Kreis Südwestpfalz Unterm Wasser der Pfälzerwald
Volker Jochum hat sein Traumziel fast erreicht. Bei der Messe „Welt der Aquaristik“ Anfang April in Magdeburg holte sich der Heltersberger einen Weltmeister- und einen Vizeweltmeister-Titel. Damit zählt der 33-Jährige zu den besten Aquascapern weltweit. Die Titel sicherte er sich in zwei unterschiedlichen Kategorien im Bereich „Die Kunst der Pflanzen-Aquarien“ oder wie es bei der Messe hieß: „The Art of the Planted Aquarium“.

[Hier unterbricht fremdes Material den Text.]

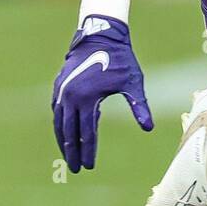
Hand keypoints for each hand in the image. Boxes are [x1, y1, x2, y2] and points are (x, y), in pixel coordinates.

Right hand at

Bereits 2013, errang er den Titel als „Bester Aquariengestalter Europas“. Aquascaping nennt sich eine spezielle Form der Aquariengestaltung. Der Schwerpunkt liegt auf der gestalterischen Präsentation der Unterwasserlandschaft mit genau auf den Punkt gebrachten Pflanzen. Der Kreativität sind dabei keine Grenzen gesetzt. Eine internationale Jury bewertet die schönsten Aquarien. Bei der Messe in Magdeburg urteilte die Jury nach Kriterien wie Originalität, Komposition und Harmonie der Bepflanzung, Dekoration, Kondition der Pflanzen, Raumaufteilung, gestalterischer Eindruck und Dauerhaftigkeit des Layouts. Für die Sieger in den einzelnen Kategorien gab es Pokale und Preisgelder. Dieses Jahr gab es wieder zwei Kategorien: Nano und XL. Beim Nano-Contest befinden sich 35 Liter Wasser im Aquarium (40 mal 32 mal 28 Zentimeter groß), beim XL-Contest 250 Liter (100 mal 50 mal 50 Zentimeter groß). Beim XL-Contest lautete das Thema „Unsere Heimat“. Er wählte eine Szene aus dem Pfälzerwald, so Jochum. Bei diesem Wettbewerb beteiligten sich 24 Scaper weltweit. Jochum nahm zur Präsentation der Unterwasser-Pfälzerwald-Szene isländischen Lavastein, Wurzelarten, Moos und tropische Hölzer; einheimische dürfen nicht verwendet werden, sondern solche, die den einheimischen am nächsten kommen. „Evergreen“ hat er seine Aquariengestaltung genannt, eine Komposition wie ein kleines Stück aus dem Pfälzerwald. Dafür wurde ihm von der Jury der Weltmeistertitel zuerkannt. In der Kategorie Nano, an der 36 Aquariengestalter teilnahmen, baute Jochum ein Bild aus dem Internet in sein Aquarium: ein „Steinernes Gate“. Die Schwierigkeit sei, dass die Pflanzen genau auf dem Punkt gehalten werden müssen: „Da geht es bei der Bewertung um Nuancen.“ Es fehlten ihm schließlich zwei Pünktchen für den Weltmeistertitel im Nano-Contest. Vom Hobby zum Profi, so ist die Karriere, die Jochum vor sieben Jahren bei der Firma Dennerle in Vinningen (Anbieter von Produkten für Aquaristik und Gartenteiche) beschritt, zu beschreiben. Er ist mittlerweile zum Produktmanager Pflanzen aufgestiegen. Sein Arbeitgeber hat ihn für die Beteiligung am Nano-Contest unterstützt.